After lots of research and rallying a supportive core group, Nancy got to work. Craig Andrews came on board early, soon joined by Alice Schmitz and Cally Endres.

“The four of us have had the distinct honor of bringing Cycling Without Age Alexandria (CWAA) to life in our community. With the support of Big Ole Bike Club and the Mountaineer Bike Club, we were able to match an early grant from the Minnesota Department of Human Services Age-Friendly Minnesota program. We ordered our first electric assist trishaw from Copenhagen Cycles in Denmark. Very quickly after that, we were delighted to accept a $25,000 AARP Community Challenge Grant. We purchased two more bikes. Most recently, CWAA was awarded a $15,000 grant from the Alexandria Area Community Foundation. With that grant and continued fundraising we plan to purchase a wheel-chair carrying fourth trishaw to add to our fleet.”

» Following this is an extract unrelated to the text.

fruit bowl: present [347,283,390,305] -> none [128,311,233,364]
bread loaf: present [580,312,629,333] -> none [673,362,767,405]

Growth and Community Support

CWAA achieved Affiliate status in November 2022, one of over 3,050 Cycling Without Age affiliates across the world. Big Ole Bike Club is the chapter’s fiscal agent.

Preparing for a ride on one of the trishaws is (L to R) Lilly Marusak, Vicky Bartos, Nancy Kleptka and Julia Nelson. Photo by Rachel Barduson

Nancy explained further, “We facilitate free bike rides by pairing volunteer ‘cycling pilots’ with older adults and those with restricted mobility. These rides are possible with the use of specialized, electric assist trishaws. We promote volunteerism, intergenerational bonding and story-telling while celebrating and enjoying nature. All rides are free.”

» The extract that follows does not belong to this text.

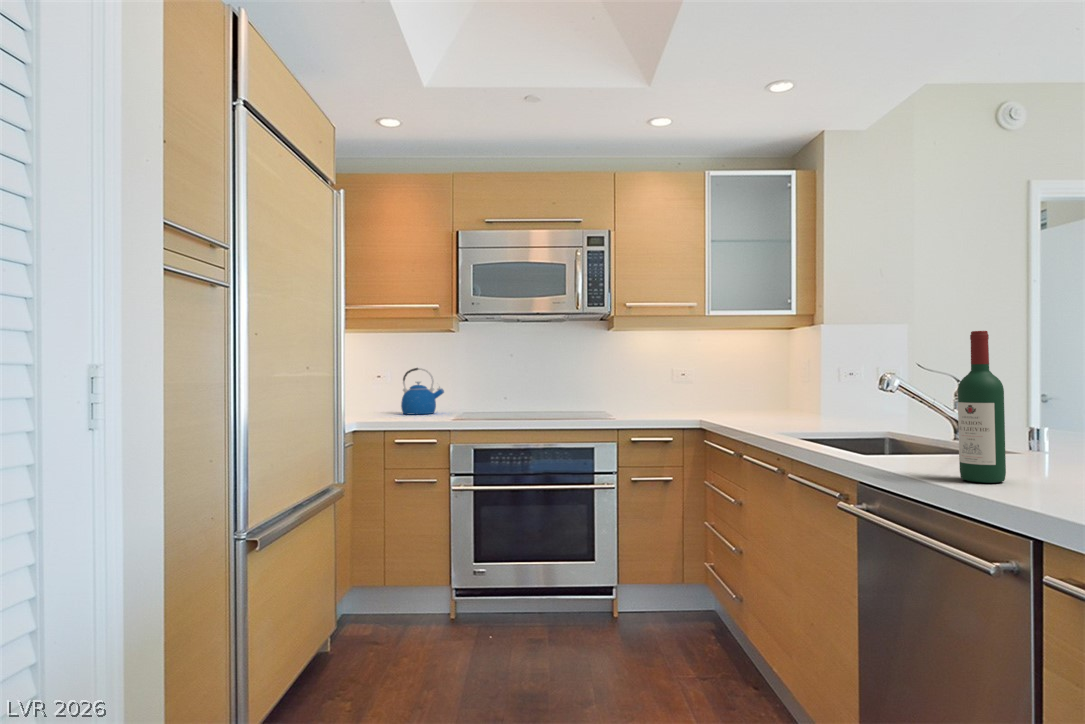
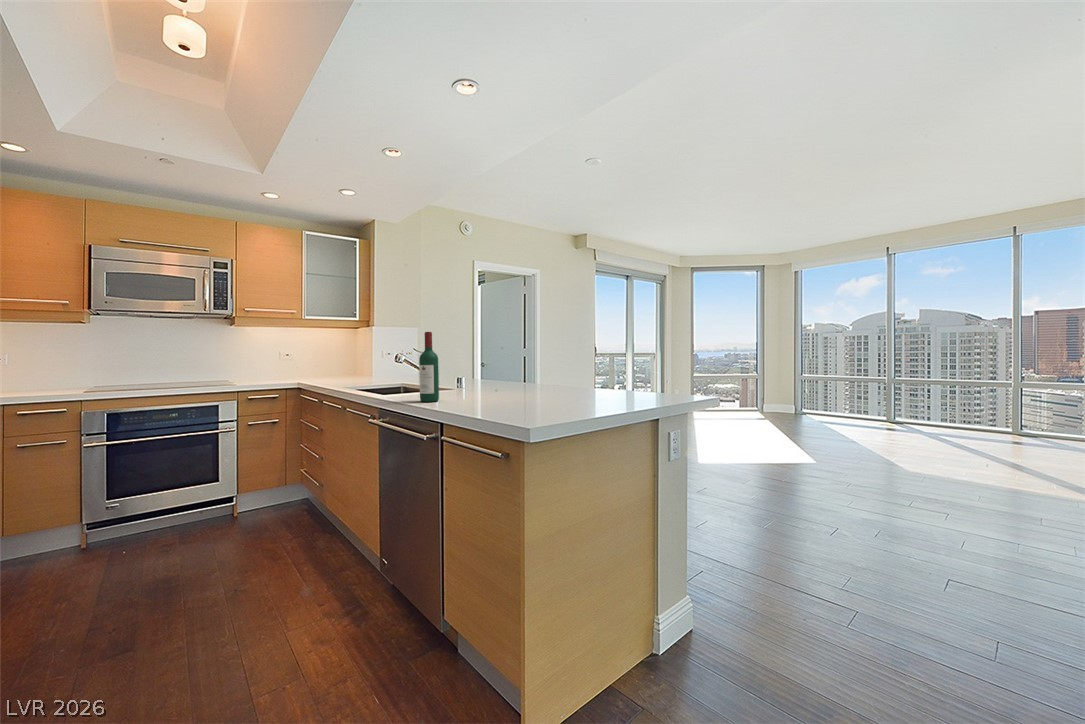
kettle: present [401,368,444,414] -> none [20,351,72,390]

On Aug. 4, 2023 Jake’s Bike Shop took delivery of CWAA’s first three trishaws. Once the trishaws were completely assembled, volunteer “pilots” spent a day at Grand Arbor and provided rides for 16 residents while meeting kids and their families in the neighborhood. Craig Andrews was able to ride at the Douglas County Fair on Senior Day and introduced folks to the new organization.

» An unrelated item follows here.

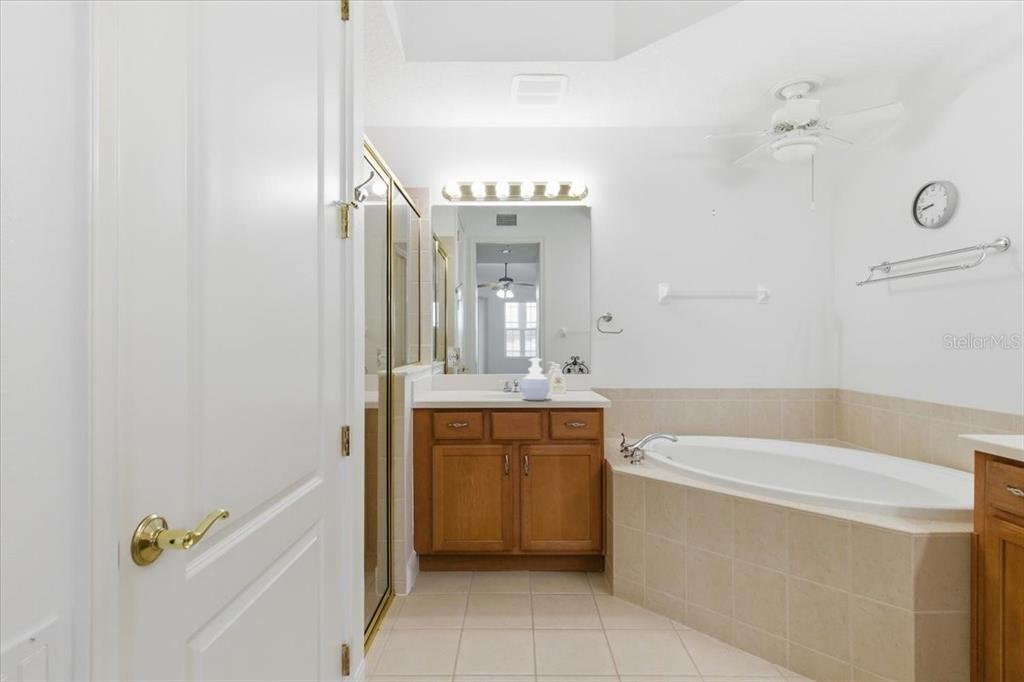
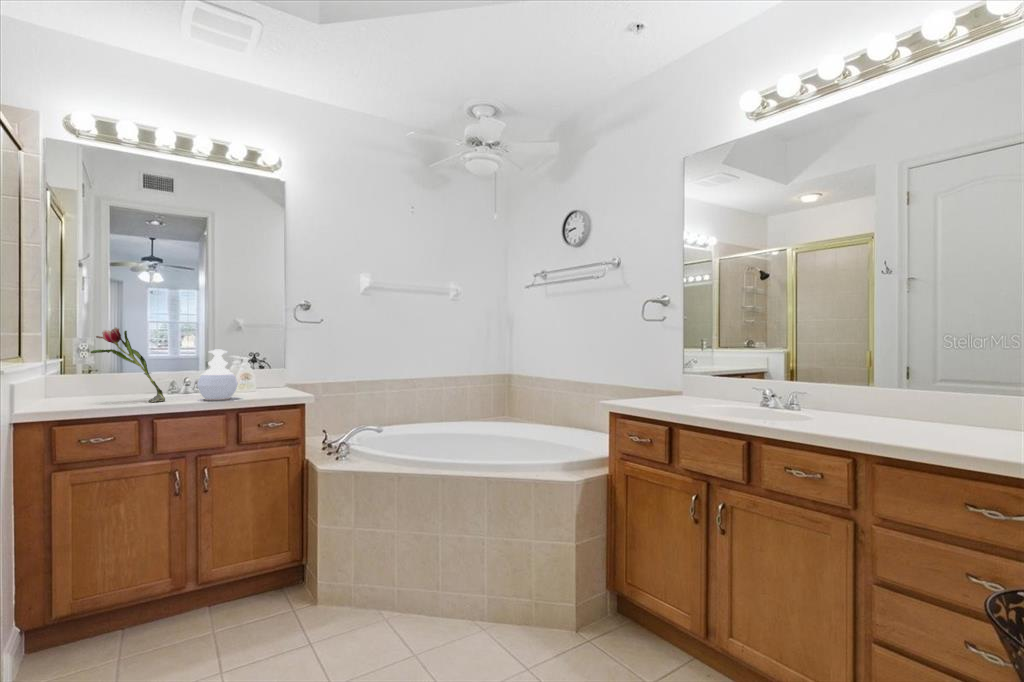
flower: none [453,340,499,399] -> present [91,327,165,402]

“We knew, in organizing Alexandria’s group that we had to be unique to the needs of our community. There are affiliates all over the world. Every community does it a little bit differently to fit their particular community needs,” Nancy explained. “There is a chapter in Willmar, another in Fergus Falls. We scoured the website ( and we have continued to research other chapters to see what has made each unique.”

CWAA has given over 300 rides since their three trishaws arrived in Alexandria in early August 2023.

“We have 12 trained volunteer pilots. In our first season, CWAA’s youngest rider was 10 weeks old and the oldest was 97 years old. We’ve given lots of birthday rides. Our Community Kick-Off on Oct. 10 at Big Ole Park was our most recent opportunity to share what we are all about,” Nancy said.

What’s next?

The bikes are currently being stored at Grand Arbor and Windmill Ponds, depending on where they are needed next. CWAA is thankful for the support of the community and continues to accept donations. They are looking for volunteers to be trained as pilots and continue to connect with groups in the community. “We’ve shared our story with the Parkinson’s Support Group, the Visually Impaired Person’s group, local churches and multiple assisted living and care homes in the county. We are excited to offer an opportunity for people in our community to connect across generations and abilities while enjoying the wind in their hair and some fresh air. We also love a good story and we’ve already shared many of those. We can’t wait for season two,” Nancy said.

Clockwise from top: Greg Klepetka, daughter Chelsea, baby Tripp Rudolph (youngest rider in CWAA history, daughter Elise, and Nancy. Photo by Nancy Kleptka

The connections are close, and some new friendships have surfaced through past relationships.

“I met a lady at Grand Arbor who knew my mom, they nursed together,” said Nancy. “I didn’t know my new friend before CWAA. At a recent gathering a gentleman came up to me saying he was newly retired and searching for the right fit in volunteer opportunities. After giving some rides on this particular day, he said, ‘I think I found it.’ He sees joy in people who are riding a bicycle and the outdoors again. With CWAA we will ensure that the least able in our community will not become the least visible.”